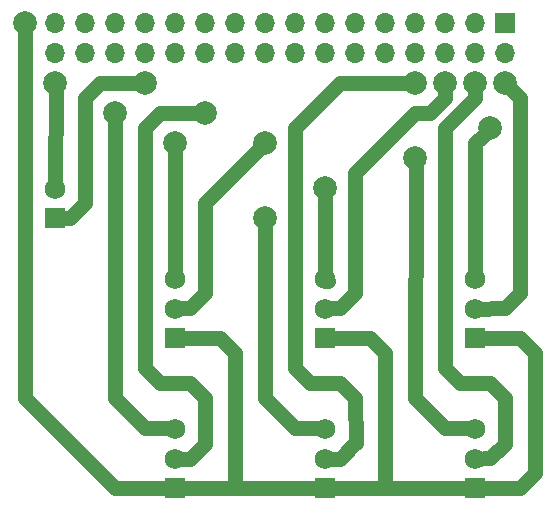
<source format=gbr>
G04 #@! TF.FileFunction,Copper,L2,Bot,Signal*
%FSLAX46Y46*%
G04 Gerber Fmt 4.6, Leading zero omitted, Abs format (unit mm)*
G04 Created by KiCad (PCBNEW 4.0.6-e0-6349~52~ubuntu16.10.1) date Tue Jul 11 23:35:05 2017*
%MOMM*%
%LPD*%
G01*
G04 APERTURE LIST*
%ADD10C,0.100000*%
%ADD11R,1.750000X1.750000*%
%ADD12C,1.750000*%
%ADD13R,1.700000X1.700000*%
%ADD14O,1.700000X1.700000*%
%ADD15C,2.000000*%
%ADD16C,1.270000*%
G04 APERTURE END LIST*
D10*
D11*
X3810000Y-10160000D03*
D12*
X3810000Y-7660000D03*
X3810000Y-5160000D03*
D13*
X19050000Y16510000D03*
D14*
X19050000Y13970000D03*
X16510000Y16510000D03*
X16510000Y13970000D03*
X13970000Y16510000D03*
X13970000Y13970000D03*
X11430000Y16510000D03*
X11430000Y13970000D03*
X8890000Y16510000D03*
X8890000Y13970000D03*
X6350000Y16510000D03*
X6350000Y13970000D03*
X3810000Y16510000D03*
X3810000Y13970000D03*
X1270000Y16510000D03*
X1270000Y13970000D03*
X-1270000Y16510000D03*
X-1270000Y13970000D03*
X-3810000Y16510000D03*
X-3810000Y13970000D03*
X-6350000Y16510000D03*
X-6350000Y13970000D03*
X-8890000Y16510000D03*
X-8890000Y13970000D03*
X-11430000Y16510000D03*
X-11430000Y13970000D03*
X-13970000Y16510000D03*
X-13970000Y13970000D03*
X-16510000Y16510000D03*
X-16510000Y13970000D03*
X-19050000Y16510000D03*
X-19050000Y13970000D03*
D11*
X-19050000Y0D03*
D12*
X-19050000Y2500000D03*
D11*
X16510000Y-10160000D03*
D12*
X16510000Y-7660000D03*
X16510000Y-5160000D03*
D11*
X16510000Y-22860000D03*
D12*
X16510000Y-20360000D03*
X16510000Y-17860000D03*
D11*
X3810000Y-22860000D03*
D12*
X3810000Y-20360000D03*
X3810000Y-17860000D03*
D11*
X-8890000Y-10160000D03*
D12*
X-8890000Y-7660000D03*
X-8890000Y-5160000D03*
D11*
X-8890000Y-22860000D03*
D12*
X-8890000Y-20360000D03*
X-8890000Y-17860000D03*
D15*
X17780000Y7620000D03*
X19050000Y11430000D03*
X11430000Y5080000D03*
X16510000Y11430000D03*
X3810000Y2540000D03*
X13970000Y11430000D03*
X-1270000Y0D03*
X11430000Y11430000D03*
X-8890000Y6350000D03*
X-1270000Y6350000D03*
X-13970000Y8890000D03*
X-6350000Y8890000D03*
X-19050000Y11430000D03*
X-11430000Y11430000D03*
X-21590000Y16510000D03*
D16*
X16590000Y-5080000D02*
X16480743Y-5079831D01*
X16480743Y-5079831D02*
X16510000Y6350000D01*
X16510000Y6350000D02*
X17860000Y7540000D01*
X16590000Y-5080000D02*
X16510000Y-5160000D01*
X17780000Y7620000D02*
X17860000Y7540000D01*
X17860000Y7540000D02*
X17780000Y7620000D01*
X16510000Y-7660000D02*
X19050000Y-7620000D01*
X19050000Y-7620000D02*
X20320000Y-6350000D01*
X20320000Y-6350000D02*
X20320000Y-6350000D01*
X16510000Y-7660000D02*
X16470000Y-7700000D01*
X20320000Y-6350000D02*
X20320000Y10160000D01*
X20320000Y10160000D02*
X19050000Y11430000D01*
X20320000Y-6350000D02*
X20280000Y-6310000D01*
X16430010Y-17780010D02*
X13970000Y-17780000D01*
X13970000Y-17780000D02*
X11430000Y-15240000D01*
X11430000Y-15240000D02*
X11510000Y5000000D01*
X16430010Y-17780010D02*
X16510000Y-17860000D01*
X11430000Y5080000D02*
X11510000Y5000000D01*
X11510000Y5000000D02*
X11430000Y5080000D01*
X19050000Y-15240000D02*
X19050000Y-19050000D01*
X19010000Y-19090000D02*
X17780000Y-20320000D01*
X17780000Y-20320000D02*
X16510000Y-20360000D01*
X19050000Y-19050000D02*
X19010000Y-19090000D01*
X13970000Y-12700000D02*
X15240000Y-13970000D01*
X15240000Y-13970000D02*
X17780000Y-13970000D01*
X17780000Y-13970000D02*
X19050000Y-15240000D01*
X19050000Y-15240000D02*
X19010000Y-15280000D01*
X13970000Y-12700000D02*
X13970000Y7620000D01*
X16510000Y10160000D02*
X16510000Y11430000D01*
X13970000Y7620000D02*
X16510000Y10160000D01*
X13970000Y-12700000D02*
X13970000Y-12700000D01*
X13970000Y-12700000D02*
X13930000Y-12660000D01*
X3810000Y2540000D02*
X3810000Y-5080000D01*
X3810000Y-5080000D02*
X4064000Y-5334000D01*
X3810000Y2540000D02*
X3890000Y2460000D01*
X6350000Y3810000D02*
X6350000Y3810000D01*
X6350000Y3810000D02*
X6350000Y3810000D01*
X6350000Y3810000D02*
X6350000Y3810000D01*
X6350000Y3810000D02*
X11430000Y8890000D01*
X11430000Y8890000D02*
X12700000Y8890000D01*
X12700000Y8890000D02*
X13970000Y10160000D01*
X13970000Y10160000D02*
X13970000Y11430000D01*
X13970000Y11430000D02*
X13970000Y10809542D01*
X13970000Y10809542D02*
X14010000Y11390000D01*
X14010000Y11390000D02*
X13970000Y11430000D01*
X6350000Y3810000D02*
X6350000Y-6350000D01*
X6350000Y-6350000D02*
X5080000Y-7620000D01*
X5080000Y-7620000D02*
X3810000Y-7620000D01*
X3810000Y-7620000D02*
X3770000Y-7580000D01*
X1270000Y-17780000D02*
X-1270000Y-15240000D01*
X3730000Y-17780000D02*
X1270000Y-17780000D01*
X-1270000Y-15240000D02*
X-1270000Y0D01*
X3730000Y-17780000D02*
X3810000Y-17860000D01*
X-1270000Y0D02*
X-1190000Y-80000D01*
X1270000Y-12700000D02*
X2540000Y-13970000D01*
X2540000Y-13970000D02*
X5080000Y-13970000D01*
X1270000Y7620000D02*
X1270000Y-12700000D01*
X6350000Y-19050000D02*
X5080000Y-20360000D01*
X5080000Y-20360000D02*
X3810000Y-20360000D01*
X6390000Y-19010000D02*
X6350000Y-19050000D01*
X5080000Y-13970000D02*
X6350000Y-15240000D01*
X6350000Y-15240000D02*
X6390000Y-19010000D01*
X1270000Y7620000D02*
X5080000Y11430000D01*
X5080000Y11430000D02*
X11430000Y11430000D01*
X-8890000Y-5160000D02*
X-8890000Y6350000D01*
X-8890000Y6350000D02*
X-8810000Y6270000D01*
X-8890000Y-5080000D02*
X-8970000Y-5000000D01*
X-6350000Y-6350000D02*
X-6350000Y1270000D01*
X-7620000Y-7620000D02*
X-6350000Y-6350000D01*
X-8850000Y-7620000D02*
X-7620000Y-7620000D01*
X-6350000Y1270000D02*
X-1270000Y6350000D01*
X-1270000Y6350000D02*
X-1270000Y6350000D01*
X-8850000Y-7620000D02*
X-8890000Y-7660000D01*
X-11430000Y-17780000D02*
X-13970000Y-15240000D01*
X-8890000Y-17780000D02*
X-11430000Y-17780000D01*
X-13970000Y-15240000D02*
X-13970000Y8890000D01*
X-13970000Y8890000D02*
X-13890000Y8810000D01*
X-7620000Y-13970000D02*
X-6350000Y-15240000D01*
X-6350000Y-15240000D02*
X-6350000Y-19050000D01*
X-11430000Y-12700000D02*
X-10160000Y-13970000D01*
X-10160000Y-13970000D02*
X-7620000Y-13970000D01*
X-6390000Y-19090000D02*
X-7620000Y-20360000D01*
X-7620000Y-20360000D02*
X-8890000Y-20360000D01*
X-6350000Y-19050000D02*
X-6390000Y-19090000D01*
X-11430000Y-12700000D02*
X-11430000Y-12620000D01*
X-6350000Y8890000D02*
X-6350000Y8890000D01*
X-11430000Y7620000D02*
X-10160000Y8890000D01*
X-10160000Y8890000D02*
X-6350000Y8890000D01*
X-11430000Y-12620000D02*
X-11430000Y7620000D01*
X-11430000Y-12700000D02*
X-11470000Y-12660000D01*
X-19010000Y11390000D02*
X-19050000Y2540000D01*
X-19050000Y11430000D02*
X-19010000Y11390000D01*
X-19050000Y2540000D02*
X-19090000Y2580000D01*
X-16510000Y1270000D02*
X-16510000Y10160000D01*
X-16510000Y10160000D02*
X-15240000Y11430000D01*
X-15240000Y11430000D02*
X-11430000Y11430000D01*
X-16510000Y1270000D02*
X-16510000Y1270000D01*
X-16510000Y1270000D02*
X-17780000Y0D01*
X-17780000Y0D02*
X-19050000Y0D01*
X3810000Y-22860000D02*
X-3810000Y-22860000D01*
X16510000Y-22860000D02*
X8890000Y-22860000D01*
X3810000Y-22860000D02*
X8890000Y-22860000D01*
X21590000Y-21590000D02*
X20320000Y-22860000D01*
X20320000Y-22860000D02*
X16510000Y-22860000D01*
X-3810000Y-22860000D02*
X-8890000Y-22860000D01*
X-8890000Y-10160000D02*
X-5080000Y-10160000D01*
X-5080000Y-10160000D02*
X-3810000Y-11430000D01*
X-3810000Y-11430000D02*
X-3810000Y-22860000D01*
X-21590000Y16510000D02*
X-21590000Y-15240000D01*
X-8890000Y-22860000D02*
X-13970000Y-22860000D01*
X-13970000Y-22860000D02*
X-21590000Y-15240000D01*
X3810000Y-10160000D02*
X7620000Y-10160000D01*
X7620000Y-10160000D02*
X8890000Y-11430000D01*
X8890000Y-11430000D02*
X8890000Y-22860000D01*
X16510000Y-10160000D02*
X20320000Y-10160000D01*
X20320000Y-10160000D02*
X21590000Y-11430000D01*
X21590000Y-11430000D02*
X21590000Y-21590000D01*
M02*

</source>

● ● ● ● ● ● ●

- **TASK DESCRIPTION**: Above are the records; from them, give again exactly the lines from the one containing "X-6350000Y-6350000D02*" through the one containing "X-6350000Y-19050000D01*", both included.

- **SOLUTION TO THIS PROBLEM**:
X-6350000Y-6350000D02*
X-6350000Y1270000D01*
X-7620000Y-7620000D02*
X-6350000Y-6350000D01*
X-8850000Y-7620000D02*
X-7620000Y-7620000D01*
X-6350000Y1270000D02*
X-1270000Y6350000D01*
X-1270000Y6350000D02*
X-1270000Y6350000D01*
X-8850000Y-7620000D02*
X-8890000Y-7660000D01*
X-11430000Y-17780000D02*
X-13970000Y-15240000D01*
X-8890000Y-17780000D02*
X-11430000Y-17780000D01*
X-13970000Y-15240000D02*
X-13970000Y8890000D01*
X-13970000Y8890000D02*
X-13890000Y8810000D01*
X-7620000Y-13970000D02*
X-6350000Y-15240000D01*
X-6350000Y-15240000D02*
X-6350000Y-19050000D01*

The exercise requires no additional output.